Hidden services generally only retain service status for a limited amount of time in order to avoid being tracked, resulting in frequent domain address changes and a short lifespan. Because it requires special software and data must be encrypted and decrypted as it goes via each node on the communication circuit, access to Tor Darknet is sluggish.

For the reasons stated above, manually classifying websites creates a significant amount of labor. Furthermore, the pertinence is so low that it is impossible to rapidly reach a certain domain name type.

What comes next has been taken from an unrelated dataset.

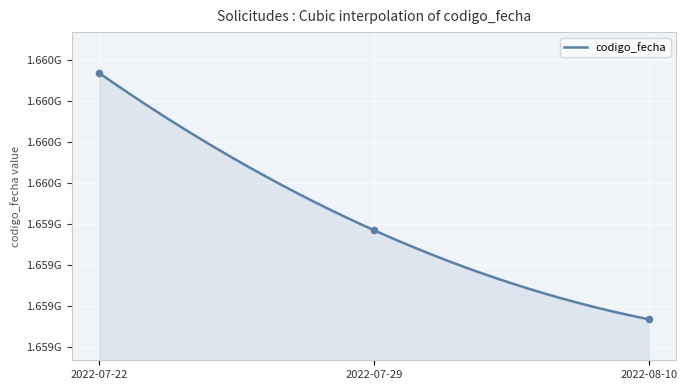

Between 2022-08-10 and 2022-07-29, which is larger?

2022-07-29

As a result, we created a visual interactive system based on edge computing that may assist researchers in swiftly obtaining content and classifying website categories. The classifying model’s accuracy is as high as 89%, which will increase researchers’ efficiency in identifying illegal websites and is of significant practical use. Furthermore, there are only six categories in this experiment due to the limited number of domain names already gathered. In the future, we will collect more domain names of other categories and obtain the feature words of different categories to expand the dataset which will contain more website categories.

Data Availability

The dataset used in this experiment is DUTA-10k, which is a classic open-source dataset for collecting Darknet addresses and can be downloaded from related websites. The dataset used in this experiment is downloaded from the GVIS platform (http://gvis.unileon.es/dataset/duta-darknet-usage-text-addresses-10k/).

Conflicts of Interest

The authors declare no conflicts of interest.

Acknowledgments

This work was supported in part by the National Key Research and Development Program of China under Grant 2020YFB1005804, in part by the National Natural Science Foundation of China under Grants 61632009 and 62172159, in part by the Guangdong Provincial Natural Science Foundation under Grant 2017A030308006, and in part by the Natural Science Foundation of Hunan Province under Grant 2021JJ30294.